Il prosumerismo per la liberazione del consumatore

di Federico Tortorelli
 
 
I consumi produttivi sono tutte quelle attività in cui il Consumatore (nel momento in cui agisce in quanto consumatore) produce consapevolmente o inconsapevolmente valori economici misurabili e importanti.
I Consumatori, la maggiore risorsa di ciascuna azienda, stanno diventando sempre più ‟produttori” di valori, non solo ‟denaro”, ma: qualità, informazioni, merci, contenuti, materiali, servizi, idee, suggerimenti utili, innovazioni e investimenti.
Il ‟consumo produttivo” ha assunto diverse forme, tra cui alcune sono: 

self-service, fai-da-te, crowdsourcing, stampa 3D, open source, wikipedia, crowdfunding, autoproduzione, autoconsumo, banche del tempo, p2p, creative commons, copia pirata, gruppi d'acquisto solidale (gas), wikileaks, giornalismo partecipativo, class action, reti del prezzo di costo reciproco, fruizioni conviviali ricreative, raccolta differenziata dei rifiuti, riusa-ripara-ricicla, flash mob, comitati di pendolari, carpooling, turisti produttori wwoof, auto-aiuto anche reciproco,    
accanto alle antiche forme di consumo produttivo ne sorgono parecchie di nuove, quasi tutte grazie a internet.

*I dati*:
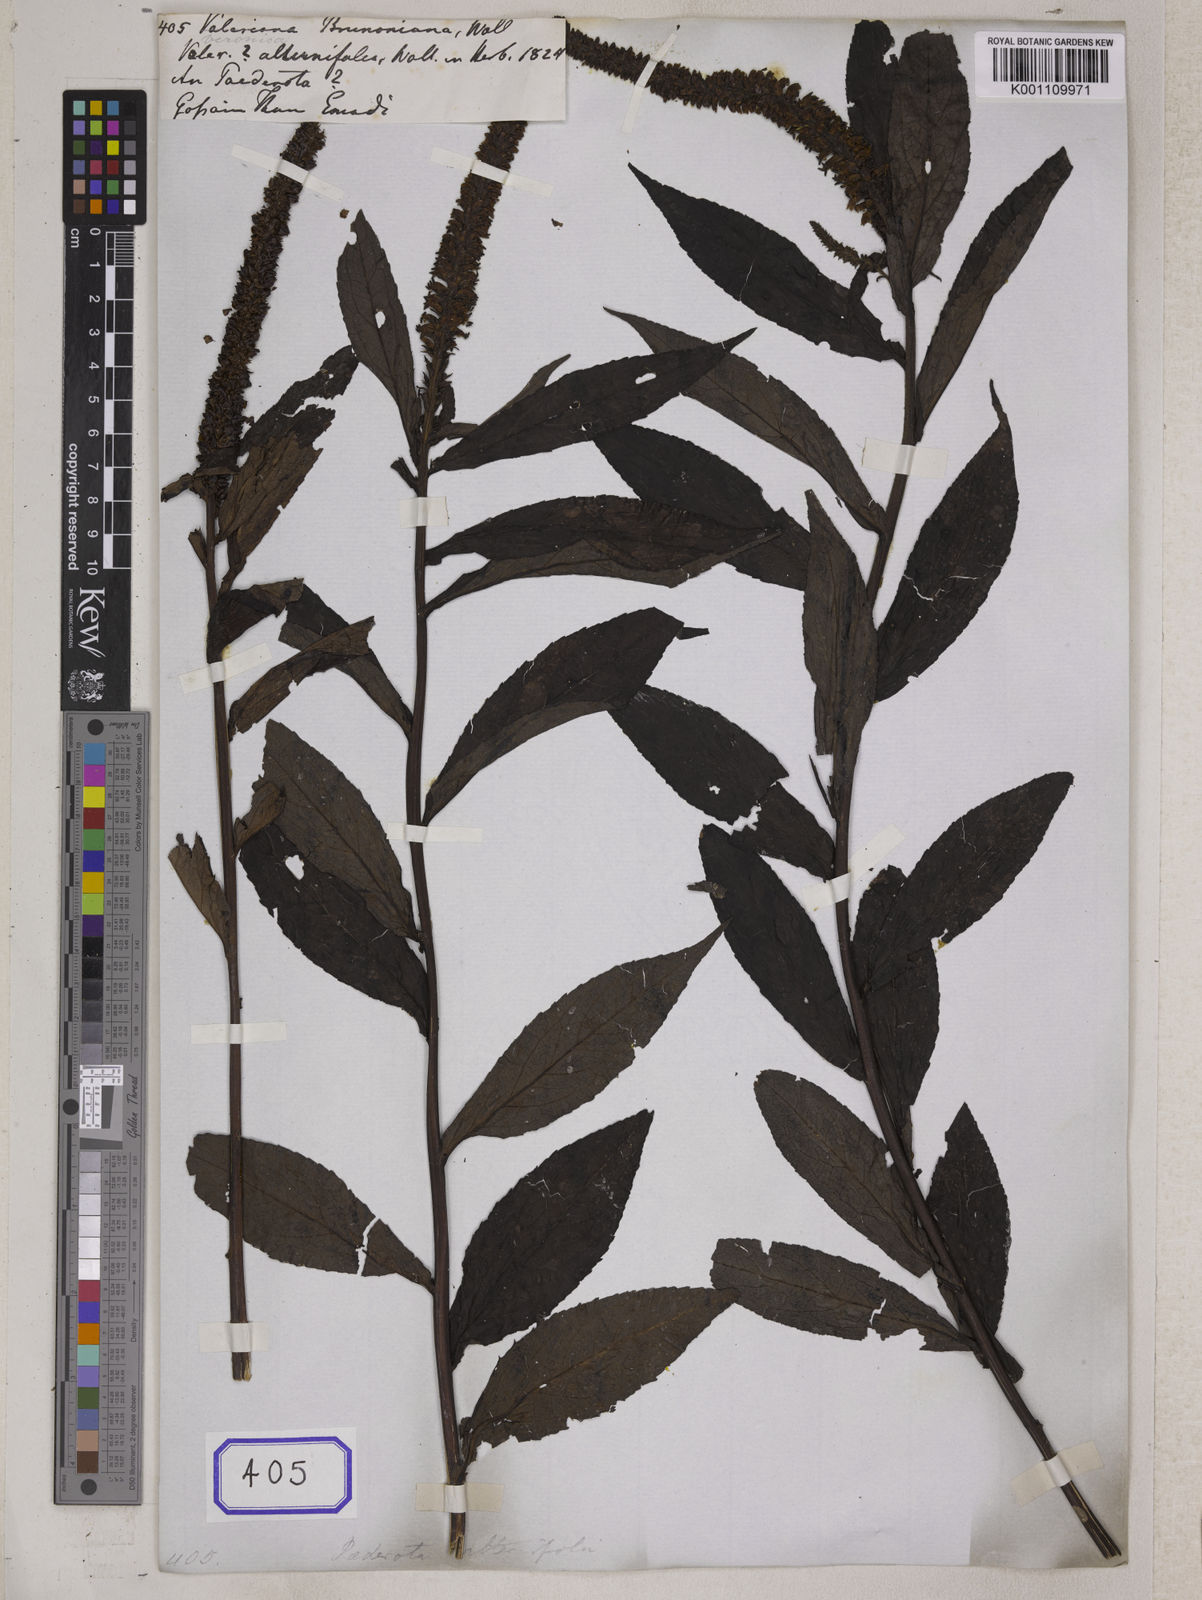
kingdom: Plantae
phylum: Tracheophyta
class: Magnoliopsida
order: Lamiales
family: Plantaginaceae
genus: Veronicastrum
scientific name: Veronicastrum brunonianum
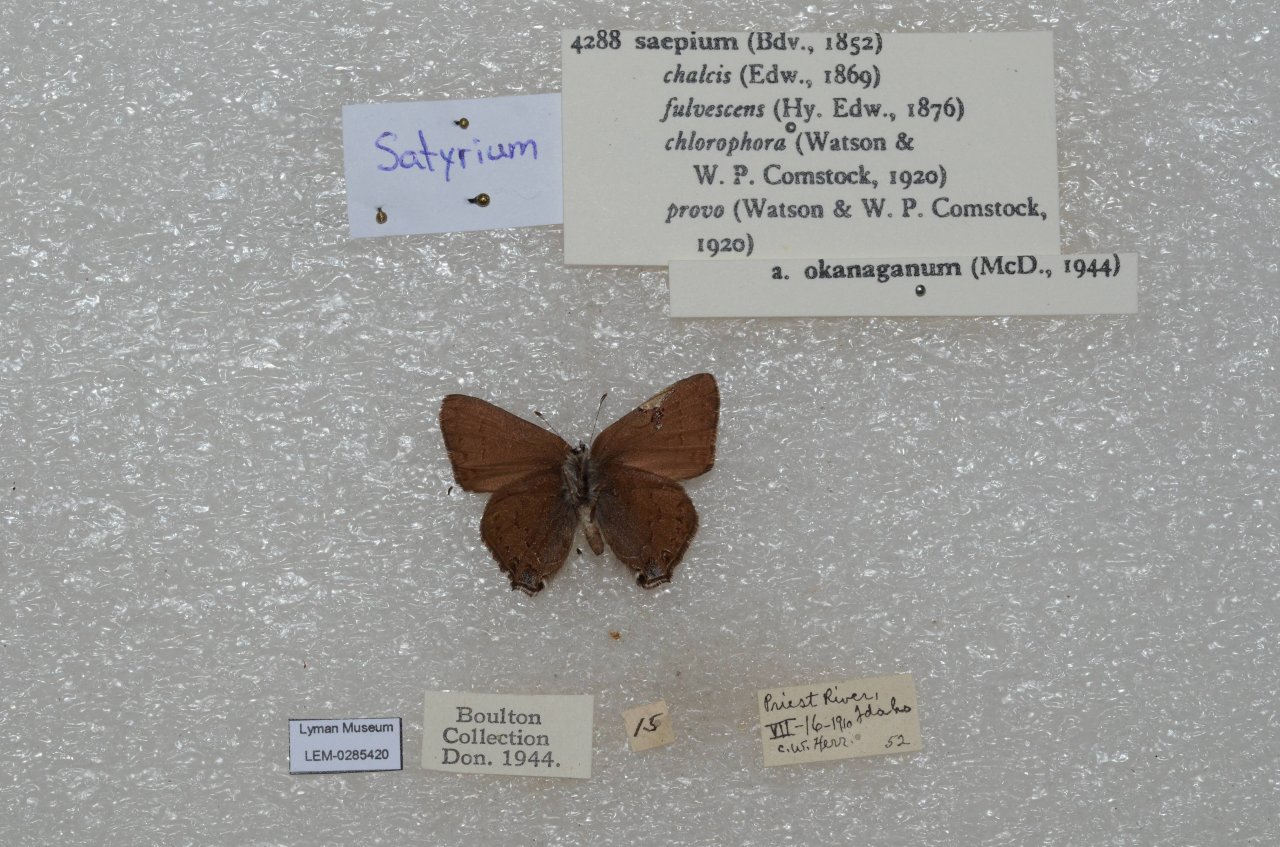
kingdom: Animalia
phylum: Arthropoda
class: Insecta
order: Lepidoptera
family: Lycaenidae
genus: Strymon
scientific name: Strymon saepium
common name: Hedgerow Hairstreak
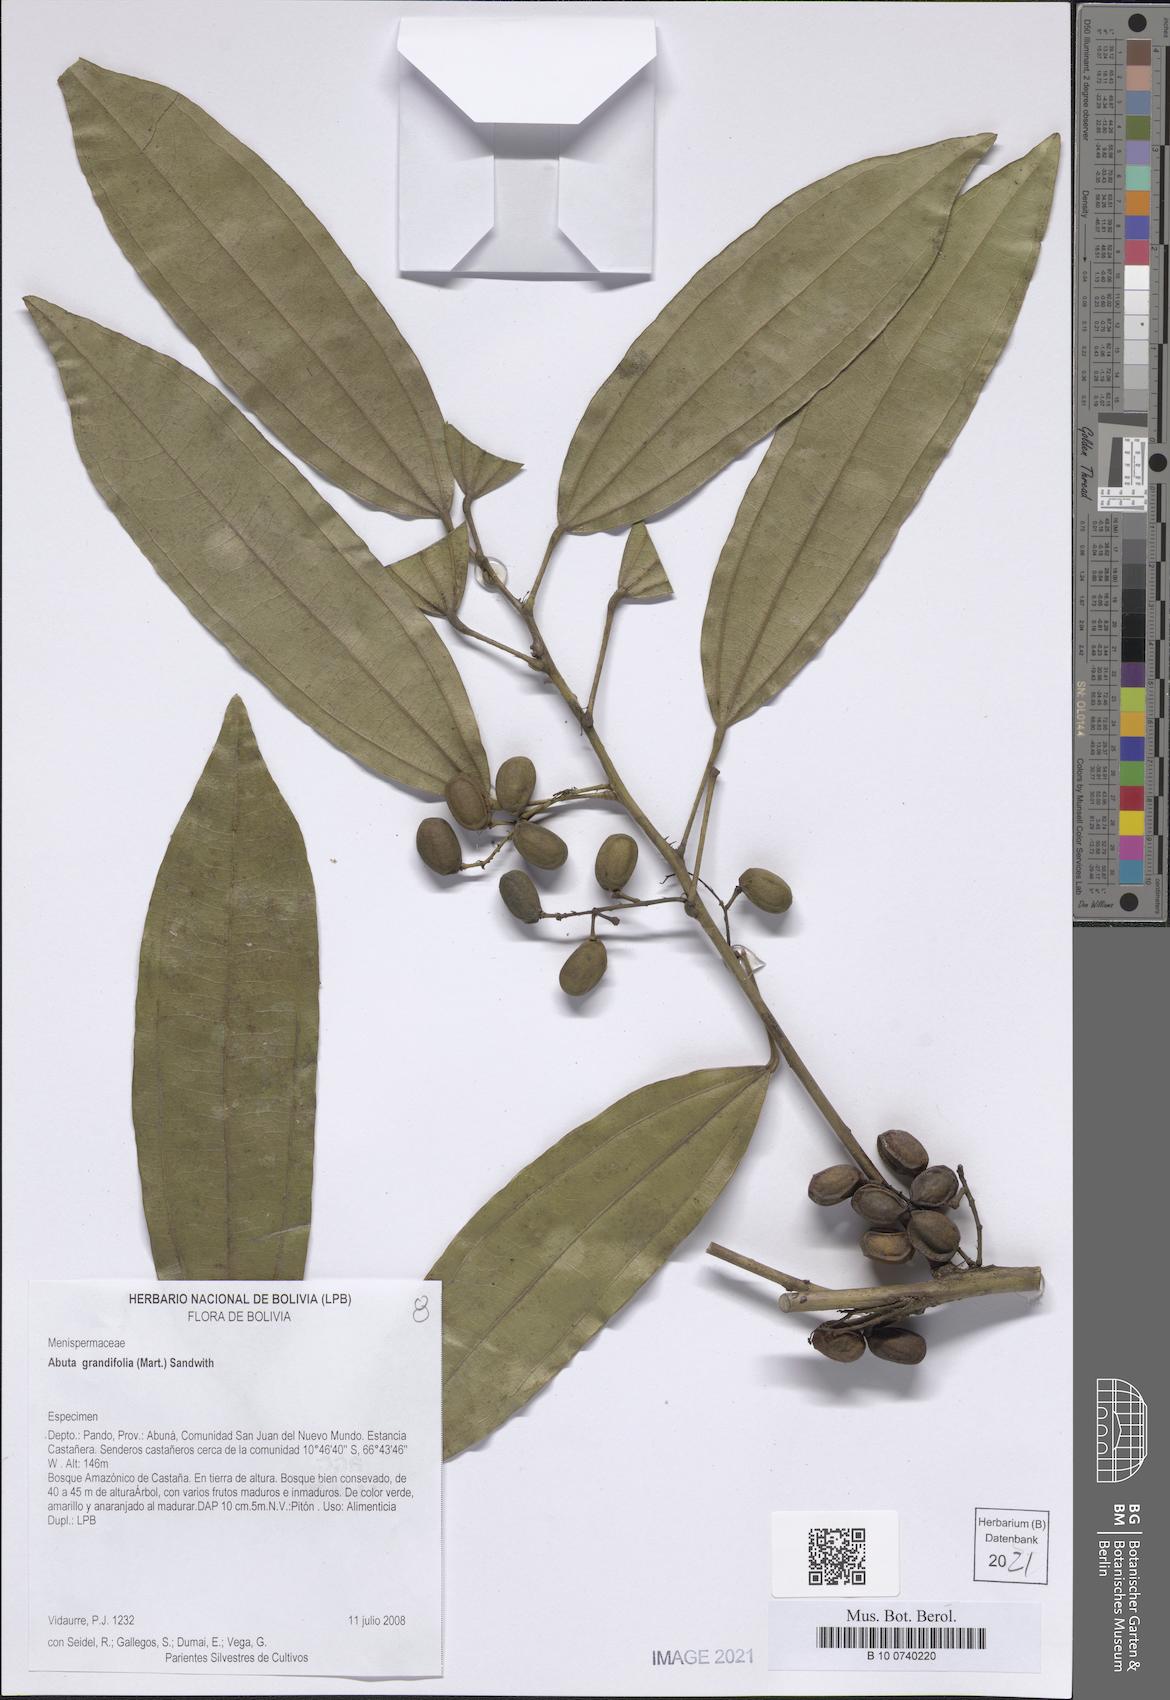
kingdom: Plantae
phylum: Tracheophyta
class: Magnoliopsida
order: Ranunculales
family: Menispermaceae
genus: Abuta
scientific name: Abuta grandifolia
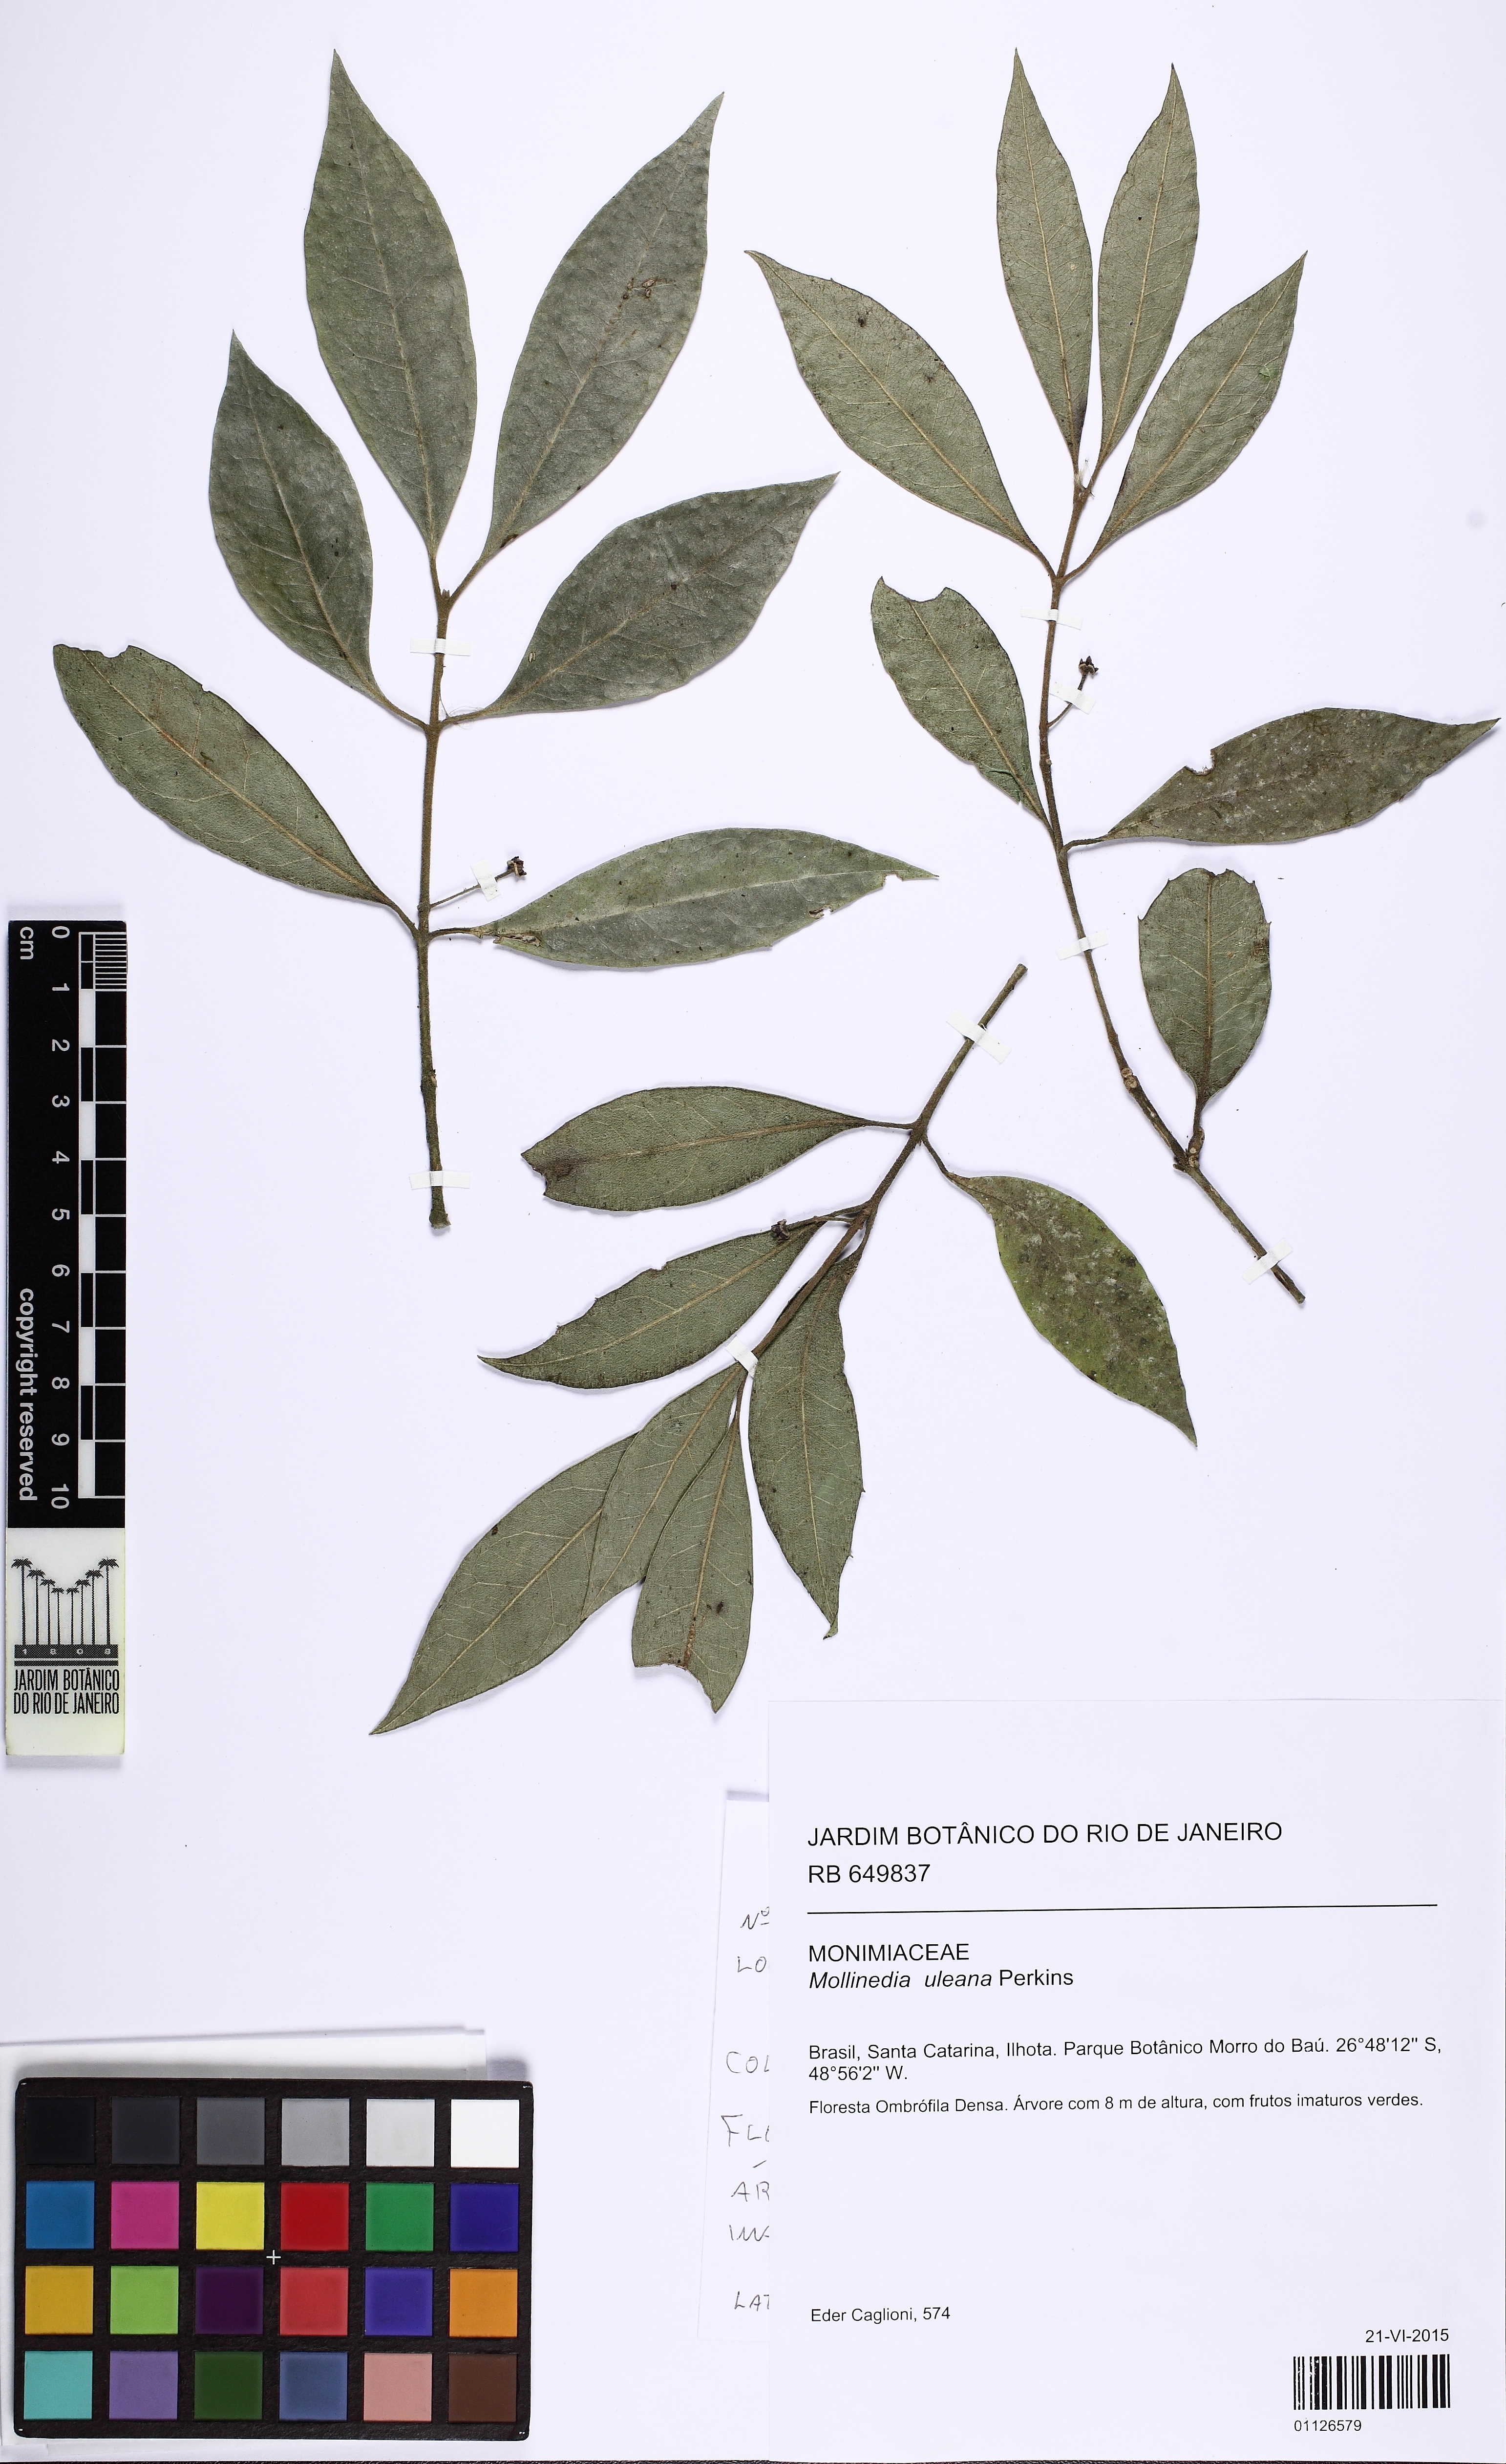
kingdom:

*Esercizio 1*:
Nel brano sul prosumerismo, grazie a che cosa nascono quasi tutte le nuove forme di consumo produttivo?
*Esercizio 2*:
Trascrivi come elenco numerato, senza righe vuote, tutte le righe dei dati dalla riga che contiene "order: Lamiales" fino in fondo, estremi inclusi. Lascia fuori le immagini.

*Risposta scritta 1*:
Grazie a internet.

*Risposta scritta 2*:
1. order: Lamiales
2. family: Plantaginaceae
3. genus: Veronicastrum
4. scientific name: Veronicastrum brunonianum
5. kingdom: Animalia
6. phylum: Arthropoda
7. class: Insecta
8. order: Lepidoptera
9. family: Lycaenidae
10. genus: Strymon
11. scientific name: Strymon saepium
12. common name: Hedgerow Hairstreak
13. kingdom: Plantae
14. phylum: Tracheophyta
15. class: Magnoliopsida
16. order: Ranunculales
17. family: Menispermaceae
18. genus: Abuta
19. scientific name: Abuta grandifolia
20. kingdom:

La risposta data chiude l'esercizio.